Yesterdays post was about change and questions asked, or not.

Today is a look at what the answers say. And, likely, what the next questions need to be.

Stakeholders can grab hard to certain things and refuse to let go (or in the parlance of some CM’s, replace). There are a variety of reasons for this. They may have wanted to do something their own way. There may have been functional or local issues that were not being addressed at a higher level. Tools may have been weak or inappropriate. An individual may have pushed things to further their own climb. The organization may have, usually unwisely and mostly unknowingly, rewarded them for actions that now do not make sense for the end state.

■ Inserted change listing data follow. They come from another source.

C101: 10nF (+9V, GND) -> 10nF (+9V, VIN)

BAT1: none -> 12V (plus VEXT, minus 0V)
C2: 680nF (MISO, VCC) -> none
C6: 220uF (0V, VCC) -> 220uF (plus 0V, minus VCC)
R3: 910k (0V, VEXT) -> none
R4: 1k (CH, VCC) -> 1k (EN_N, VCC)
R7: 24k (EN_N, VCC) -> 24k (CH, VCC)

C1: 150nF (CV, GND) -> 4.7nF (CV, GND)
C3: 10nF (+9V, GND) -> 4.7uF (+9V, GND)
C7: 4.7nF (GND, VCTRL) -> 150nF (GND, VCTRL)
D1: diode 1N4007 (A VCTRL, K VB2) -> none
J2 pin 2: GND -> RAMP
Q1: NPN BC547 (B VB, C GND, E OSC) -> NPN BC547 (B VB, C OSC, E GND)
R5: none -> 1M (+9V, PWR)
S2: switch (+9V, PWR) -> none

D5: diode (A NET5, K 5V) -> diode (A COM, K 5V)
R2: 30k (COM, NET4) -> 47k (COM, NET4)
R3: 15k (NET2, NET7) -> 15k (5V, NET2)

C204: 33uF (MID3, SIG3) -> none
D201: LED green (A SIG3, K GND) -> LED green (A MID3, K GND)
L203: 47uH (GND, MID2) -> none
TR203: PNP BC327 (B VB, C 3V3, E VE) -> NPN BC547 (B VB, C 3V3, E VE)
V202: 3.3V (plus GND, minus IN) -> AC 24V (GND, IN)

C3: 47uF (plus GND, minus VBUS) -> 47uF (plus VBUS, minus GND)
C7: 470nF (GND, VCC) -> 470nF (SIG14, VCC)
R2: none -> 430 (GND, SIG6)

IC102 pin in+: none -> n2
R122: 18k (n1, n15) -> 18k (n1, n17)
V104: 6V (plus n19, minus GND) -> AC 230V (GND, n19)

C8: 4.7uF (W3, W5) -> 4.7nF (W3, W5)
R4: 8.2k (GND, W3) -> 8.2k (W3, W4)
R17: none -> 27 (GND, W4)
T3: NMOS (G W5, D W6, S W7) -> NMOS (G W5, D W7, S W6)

Holding tight to things created in the past, existing in the present and not necessary for the end state might just be resistance. What we call it is not as crucial as finding out why this thing is important. Listening and taking in the answer with empathy (little questions mixed in here to build this) is essential- and probably THE most valuable CM competency. Because a trust level of understanding gives permission to ask more questions to get to the true importance of this thing.

Can you show the end state to be more powerful than the pull of this thing they hold tight to?

Is it functionality?

Better (even if different) functionality is fairly easy to show.

Is it accountability? 

This one is tougher since things get harder at the individual level when measurement increases. If the end state has a smart balance of compensation for efficiency this is an easier discussion.

Is it comfort?

At least in the current environment it is easy to show comfort is ephemeral. What exists today may be gone tomorrow. That applies to jobs, culture, process, structure and environment. If something will likely change, then does it not make sense to be part of creating the replacement?

Is it just fear of the unknown matched with distrust from previous failed efforts?

What helps? Visible and available change resources (placed high in the organization). Using senior resources instead of junior (part of the reason a lot of previous initiatives have failed- cost cutting, insistence on internal resources and misunderstanding about change).  Better connections to leadership for the change process. Better contact at the individual (or at least team) level. STARTING early.

The key is to get to the importance level, from the stakeholders perspective, so that you can tell if that is being addressed in the change process because it is important at a higher level. If it is not that important then the stakeholder needs alternatives or must be shown a different perspective to adjust the importance level.